From distant learning through pre-internet dial up lines and VHS cassette tapes back in the early 1980s to rapid fire engagement using the latest video and coding techniques, TESU’s course technology has come a mighty long way as they execute and deliver one of the best online programs in the Country.
“Bill’s uncompromising commitment to quality and high standards in the application of technology as an academic tool, has played a significant role in the university’s standing as a pioneer and symbol of academic integrity in adult learning,” said Dr. Merodie A. Hancock, president. “Our Board of Trustees, on the recommendation of President Emeritus Dr. George A. Pruitt, agreed to rename the university’s Center for Learning and Technology in honor of Bill and we are thrilled to have the center reflect his legacy.”
Seaton announced his intention to retire this past fall. When he joined the institution in 1981, the then nine year-old college was already familiar in higher education circles for awarding adult learners credit for prior learning and testing. He anticipated that distance education modalities would need to be expanded to respond to the burgeoning adult learner market and oversaw the institution’s launch of the guided independent study program.

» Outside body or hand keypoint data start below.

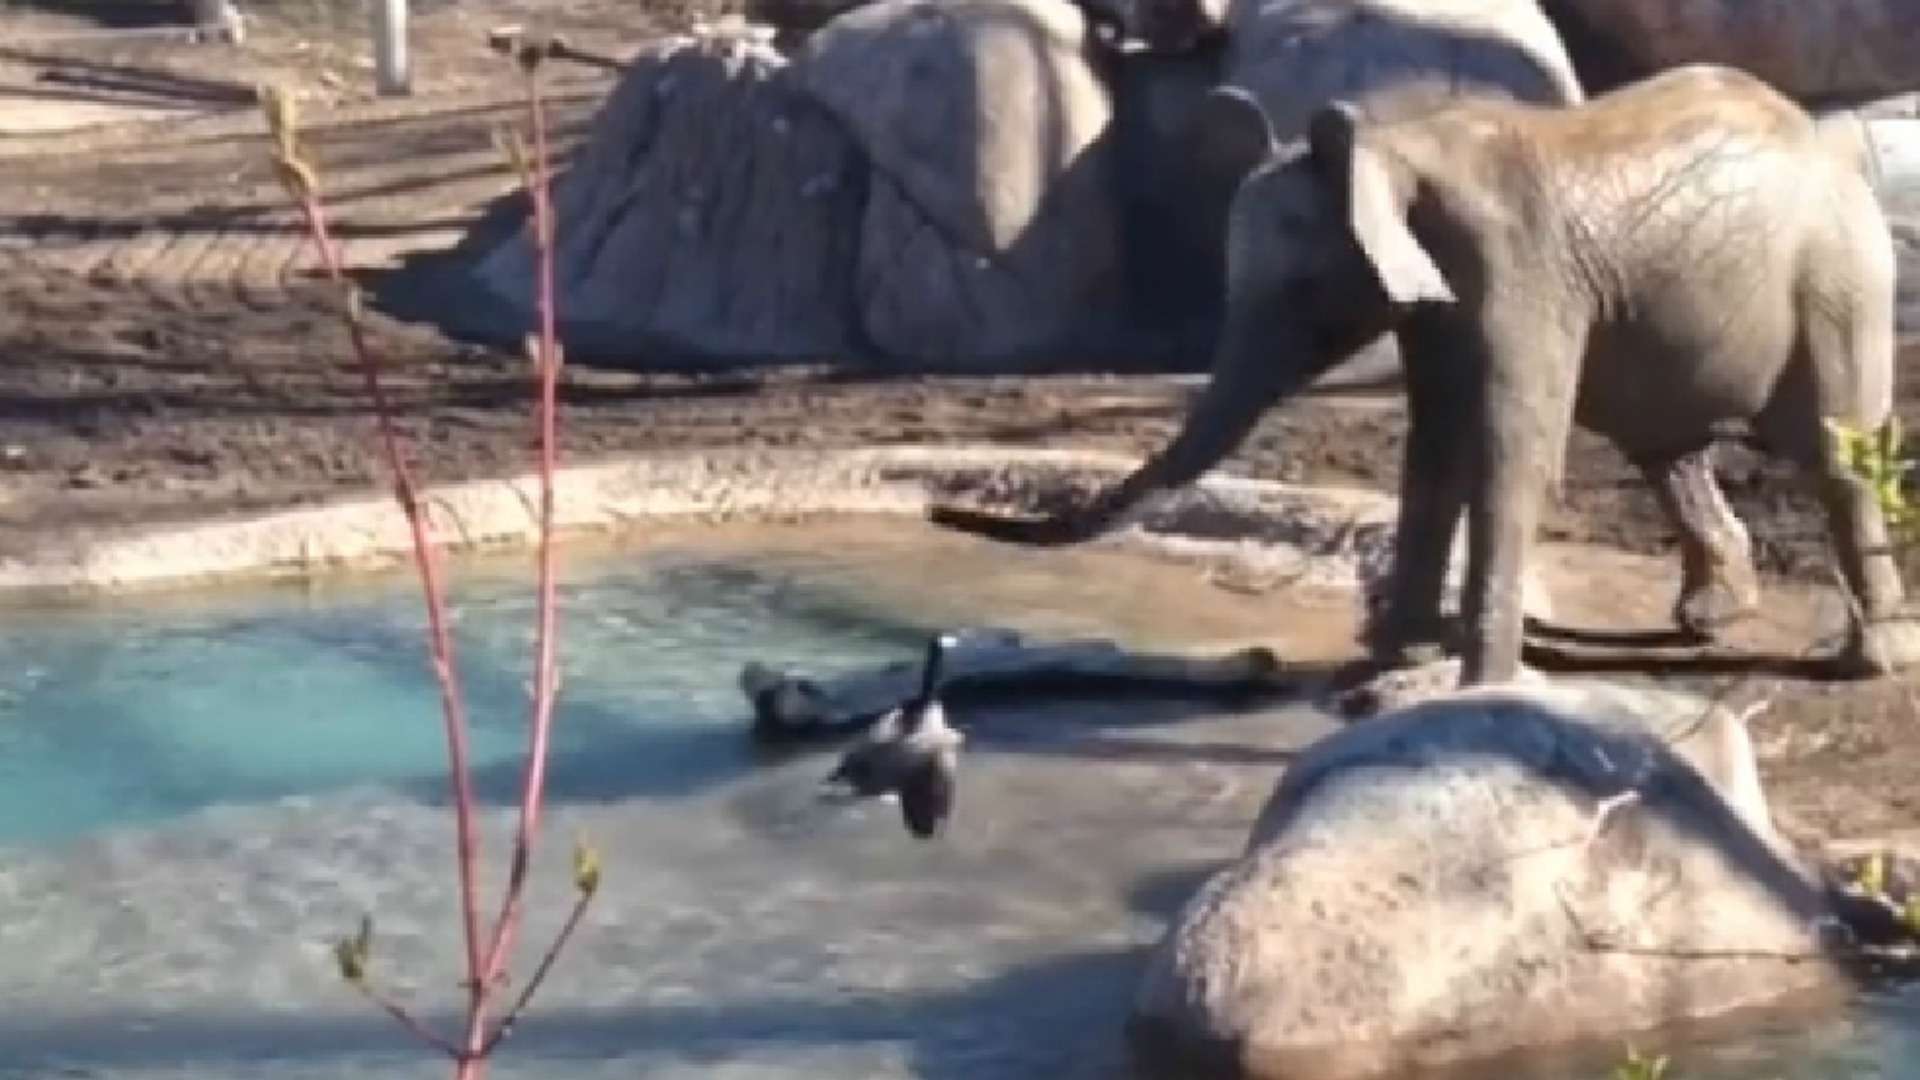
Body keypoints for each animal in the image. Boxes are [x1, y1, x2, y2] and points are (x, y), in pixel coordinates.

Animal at [933, 63, 1920, 687]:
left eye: (1301, 289)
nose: (947, 512)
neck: (1394, 143)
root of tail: (1824, 137)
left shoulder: (1520, 267)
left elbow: (1507, 452)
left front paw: (1473, 685)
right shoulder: (1438, 303)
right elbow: (1436, 447)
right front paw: (1391, 665)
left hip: (1838, 283)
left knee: (1834, 457)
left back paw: (1864, 663)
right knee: (1666, 448)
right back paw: (1710, 617)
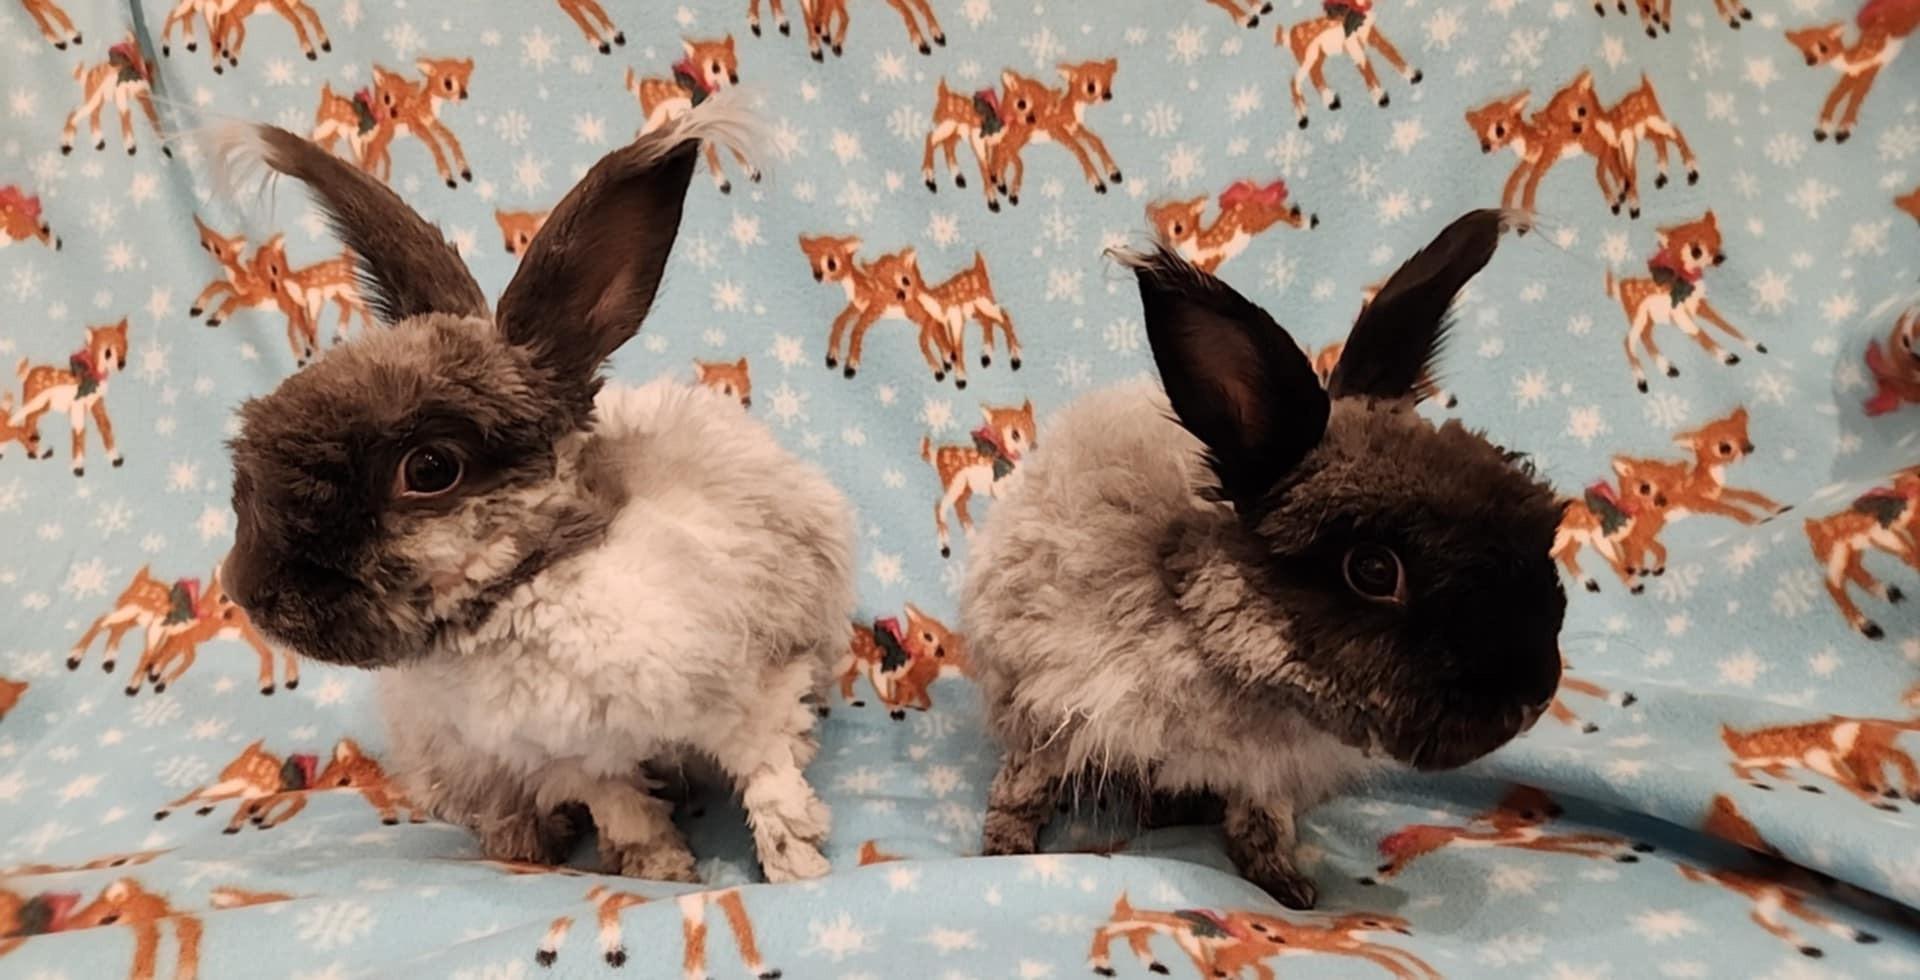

Later, the Computer Assisted Lifelong Learning (CALL) Network, a pre-internet innovation, was introduced enabling students to take courses and access the college’s services via a dial-up computer network. Soon after, Seaton became associate vice president of the university’s Directed Independent Adult Learning (DIAL) program. Under the program’s auspices, the college was able to position itself as one of the first accredited institutions in the nation to offer courses and, later, entire degree programs online.
Since then, the institution has grown from offering a handful of courses and 18 enrollments, to enrolling more than 16,000 students and celebrating tens of thousands of alums – from active-duty military service members to registered nurses – who depend on the university’s course technologies to advance their education.
“I’d like to thank Bill for his 37 years of service to both the university and the field of adult education,” said Hancock, during a reception and portrait unveiling held in Seaton’s honor on Dec. 7. “His counsel, advice and the foundation he has laid have been invaluable to me. I wish him the very best in his well-deserved retirement.”
Matthew Cooper, associate provost at the W. J. Seaton Center for Learning and Technology at Thomas Edison State University, and the creator of the FlashTrack™ program, led the way on the University’s Mobile Learning Initiative since joining TESU in 2009, and has worked toward innovating and trailblazing new delivery methods for academic content.
Launched with its first courses in 2009, FlashTrack™ delivered an entire course completely on a two gigabyte (2 GB) flash drive and contained the same structure and functionality of a typical online course but without the need for a constant online connection. The college received the National University Technology Network’s 2011 Distance Education Innovation Award for the development of this innovative course delivery system.
The W. J. Seaton Center for Learning and Technology at 102 W. State Street is filled with talented people of various skill sets and disciplines working in tandem to produce amazing online courses through a number of intricate delivery systems. William Seaton, a visionary leader during this fascinating journey at TESU, expressed his sincere gratitude for being a major part of it all.
“It has been an honor to work for Thomas Edison State University,” said Seaton. “I am proud of my contribution to expanding access to higher education for adult learners and confident that Thomas Edison State University will build upon this in creating an exciting, meaningful future for itself and the community it serves.”
The university will begin its search for Seaton’s replacement in early 2019.